Since I read William Cronon’s Nature’s Metropolis last week, I read Hecht’s first chapter fully attentive to the importance and peculiarities of commodification. As with Cronon’s wheat, lumber, and meat, Hecht’s uranium underwent a similar process of standardization, abstraction, and disassociation between point of consumption and point of production through Michel Callon’s market devices: quantification of supply, reserve, demand, and projected demand; exchange value, price projecting, and price setting; and the organization and orchestration of a “marketplace” with its concomitant informational and commercial protocols. Keeping Cronon in mind helped me wrap my mind around the significantly more complex process of commodification required for uranium. Whereas Cronon’s story traces out a regional nodal network of resource flows, Hecht’s is international, highly politically regulated, and introduces the idea of banalization. Unlike grain, lumber, and animal tissues, whose human consumption is primordial and inherently mundane, human consumption of uranium existed in the shadow of a sociotechnical imaginary surrounding the nuclear age and bolstered by decades of science-fiction fantasizing, Eisenhower’s “Atoms for Peace” speech, and the hope fertilized by the malaise of two world wars. Its process of commodification demanded that it be extricated from the retarding clutches of state regulation. To be transferred to commercial control, uranium, unlike wheat, for instance, had to undergo a process of banalization — to be de-mythologized before it could become a commodity like any other. This process proved extremely difficult to achieve, despite decades of effort by multinational corporations and commodities brokers.

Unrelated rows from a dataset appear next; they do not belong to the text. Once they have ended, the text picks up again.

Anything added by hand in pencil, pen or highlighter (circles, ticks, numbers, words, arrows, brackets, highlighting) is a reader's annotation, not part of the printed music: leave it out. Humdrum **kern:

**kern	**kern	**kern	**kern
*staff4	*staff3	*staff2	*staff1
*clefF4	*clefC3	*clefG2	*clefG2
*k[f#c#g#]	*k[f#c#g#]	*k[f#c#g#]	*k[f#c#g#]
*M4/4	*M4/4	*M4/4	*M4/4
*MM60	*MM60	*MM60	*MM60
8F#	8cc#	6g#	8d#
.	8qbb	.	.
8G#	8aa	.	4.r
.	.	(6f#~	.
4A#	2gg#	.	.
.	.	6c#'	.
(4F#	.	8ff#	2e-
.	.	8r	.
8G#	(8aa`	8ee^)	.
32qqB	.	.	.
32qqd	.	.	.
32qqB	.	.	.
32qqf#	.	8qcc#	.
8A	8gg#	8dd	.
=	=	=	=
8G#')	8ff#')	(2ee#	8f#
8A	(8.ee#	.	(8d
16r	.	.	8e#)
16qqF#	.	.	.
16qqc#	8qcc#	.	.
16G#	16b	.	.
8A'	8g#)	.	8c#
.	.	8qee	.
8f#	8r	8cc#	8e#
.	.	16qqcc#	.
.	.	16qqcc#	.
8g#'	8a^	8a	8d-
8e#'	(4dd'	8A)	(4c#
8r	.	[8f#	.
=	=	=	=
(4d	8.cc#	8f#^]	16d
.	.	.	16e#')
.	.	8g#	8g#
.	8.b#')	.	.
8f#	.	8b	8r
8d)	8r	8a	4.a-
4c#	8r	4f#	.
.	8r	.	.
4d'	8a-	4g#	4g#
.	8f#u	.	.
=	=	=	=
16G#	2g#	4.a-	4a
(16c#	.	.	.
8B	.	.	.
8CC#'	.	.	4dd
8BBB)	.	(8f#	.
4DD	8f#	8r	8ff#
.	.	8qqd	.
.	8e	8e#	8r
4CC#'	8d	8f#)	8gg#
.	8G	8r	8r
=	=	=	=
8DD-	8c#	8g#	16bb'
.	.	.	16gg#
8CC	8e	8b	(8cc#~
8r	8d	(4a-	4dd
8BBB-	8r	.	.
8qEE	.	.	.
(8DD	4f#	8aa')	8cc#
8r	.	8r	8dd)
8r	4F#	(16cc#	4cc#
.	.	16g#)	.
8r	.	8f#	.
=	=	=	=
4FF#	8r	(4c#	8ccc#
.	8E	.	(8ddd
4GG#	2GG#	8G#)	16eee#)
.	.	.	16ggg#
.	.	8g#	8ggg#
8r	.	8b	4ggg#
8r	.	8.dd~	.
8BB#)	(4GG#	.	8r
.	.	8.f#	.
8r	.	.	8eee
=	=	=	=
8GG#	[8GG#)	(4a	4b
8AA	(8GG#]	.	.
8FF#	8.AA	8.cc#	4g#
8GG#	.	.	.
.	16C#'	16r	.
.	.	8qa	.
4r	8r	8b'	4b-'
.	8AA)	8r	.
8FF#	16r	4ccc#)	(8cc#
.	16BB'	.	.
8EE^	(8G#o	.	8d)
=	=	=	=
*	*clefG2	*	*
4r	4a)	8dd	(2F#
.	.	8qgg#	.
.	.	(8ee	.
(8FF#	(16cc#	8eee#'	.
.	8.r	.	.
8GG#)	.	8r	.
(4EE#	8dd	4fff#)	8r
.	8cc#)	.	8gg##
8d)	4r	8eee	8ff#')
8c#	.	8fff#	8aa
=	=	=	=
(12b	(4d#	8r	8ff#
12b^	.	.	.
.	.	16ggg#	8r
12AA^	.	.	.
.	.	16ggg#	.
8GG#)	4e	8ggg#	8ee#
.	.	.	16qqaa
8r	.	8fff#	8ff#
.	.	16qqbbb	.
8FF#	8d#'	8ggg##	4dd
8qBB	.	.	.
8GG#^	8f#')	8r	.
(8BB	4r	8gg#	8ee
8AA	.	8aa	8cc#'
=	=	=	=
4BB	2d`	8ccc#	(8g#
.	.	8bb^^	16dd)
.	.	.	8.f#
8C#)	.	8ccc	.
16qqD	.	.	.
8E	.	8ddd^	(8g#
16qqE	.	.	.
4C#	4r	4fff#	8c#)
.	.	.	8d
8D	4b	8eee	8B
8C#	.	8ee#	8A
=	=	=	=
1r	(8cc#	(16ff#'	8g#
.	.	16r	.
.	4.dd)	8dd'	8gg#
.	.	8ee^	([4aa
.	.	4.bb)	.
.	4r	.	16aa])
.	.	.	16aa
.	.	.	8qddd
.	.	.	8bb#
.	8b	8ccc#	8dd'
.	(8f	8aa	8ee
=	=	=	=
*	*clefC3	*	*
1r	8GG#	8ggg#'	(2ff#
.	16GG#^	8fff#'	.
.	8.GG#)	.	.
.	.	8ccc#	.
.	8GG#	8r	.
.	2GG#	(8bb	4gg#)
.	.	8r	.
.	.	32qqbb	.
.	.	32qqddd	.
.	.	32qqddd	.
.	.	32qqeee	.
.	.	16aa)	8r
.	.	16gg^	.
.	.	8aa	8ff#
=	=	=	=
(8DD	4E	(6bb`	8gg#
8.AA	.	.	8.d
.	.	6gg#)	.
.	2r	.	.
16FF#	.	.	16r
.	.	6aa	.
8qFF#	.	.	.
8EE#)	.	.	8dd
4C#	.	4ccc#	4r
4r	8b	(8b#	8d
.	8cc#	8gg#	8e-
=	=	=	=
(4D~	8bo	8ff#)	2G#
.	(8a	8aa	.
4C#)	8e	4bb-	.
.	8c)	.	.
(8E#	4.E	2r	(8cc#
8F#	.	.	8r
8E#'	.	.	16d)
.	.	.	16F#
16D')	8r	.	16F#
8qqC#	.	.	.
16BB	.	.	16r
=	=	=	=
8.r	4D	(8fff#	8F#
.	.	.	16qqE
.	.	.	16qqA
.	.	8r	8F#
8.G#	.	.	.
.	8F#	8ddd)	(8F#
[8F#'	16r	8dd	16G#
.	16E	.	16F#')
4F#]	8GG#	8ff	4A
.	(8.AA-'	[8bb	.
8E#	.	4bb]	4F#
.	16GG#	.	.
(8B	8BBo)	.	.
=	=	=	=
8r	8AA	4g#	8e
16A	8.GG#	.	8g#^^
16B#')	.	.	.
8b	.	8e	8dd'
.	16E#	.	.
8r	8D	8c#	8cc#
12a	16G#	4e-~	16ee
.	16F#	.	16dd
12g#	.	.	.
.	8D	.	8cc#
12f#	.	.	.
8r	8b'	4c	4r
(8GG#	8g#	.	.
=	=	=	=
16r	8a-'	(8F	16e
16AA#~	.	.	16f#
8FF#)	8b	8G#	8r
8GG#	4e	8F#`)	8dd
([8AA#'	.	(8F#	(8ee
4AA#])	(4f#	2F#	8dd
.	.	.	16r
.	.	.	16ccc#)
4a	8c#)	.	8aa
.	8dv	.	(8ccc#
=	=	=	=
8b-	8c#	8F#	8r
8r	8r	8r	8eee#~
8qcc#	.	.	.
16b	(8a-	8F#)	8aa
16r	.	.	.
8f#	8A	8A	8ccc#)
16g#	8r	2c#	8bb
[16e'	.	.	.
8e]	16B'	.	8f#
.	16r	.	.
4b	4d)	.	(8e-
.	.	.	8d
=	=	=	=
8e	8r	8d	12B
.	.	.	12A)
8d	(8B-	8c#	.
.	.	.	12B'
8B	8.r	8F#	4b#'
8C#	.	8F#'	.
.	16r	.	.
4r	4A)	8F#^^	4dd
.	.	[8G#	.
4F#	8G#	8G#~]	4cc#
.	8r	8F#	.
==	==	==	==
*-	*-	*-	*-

Hecht gets around to telling us the nuclearity requires work:

Nuclearity requires instruments and data, technological systems and infrastructures, national agencies and international organization, experts and conferences, journals and media exposure. When (and where) nuclearity is densely distributed among these elements, it can offer a means of claiming expertise, compensation, or citizenship. It can serve as a framework for making sense of history, experience, and memory. When (and where) network elements are absent, weak, or poorly connected, nuclearity falters, fades, or disappears altogether, failing to provide a resource for people claiming remediation or treatment.

 

While banality is advantageous for capitalists seeking to commodify the uranium industry, for uranium miners in Madagascar, Gabon, Namibia, Niger, and other places on the African continent, for environmental activists, and for those anti-nuclear activists petrified by the spectre of human annihilation in the visage of the Janus-faced nuclear age, banalization leads to normalization which leads to invisibility. For these groups and others, nuclearity, as an ontological designation existing in the interrelationships between labor, ecology, commerce, and international security, can be a potent technopolitical device capable of combating the banalization wrought by market devices a la Callon.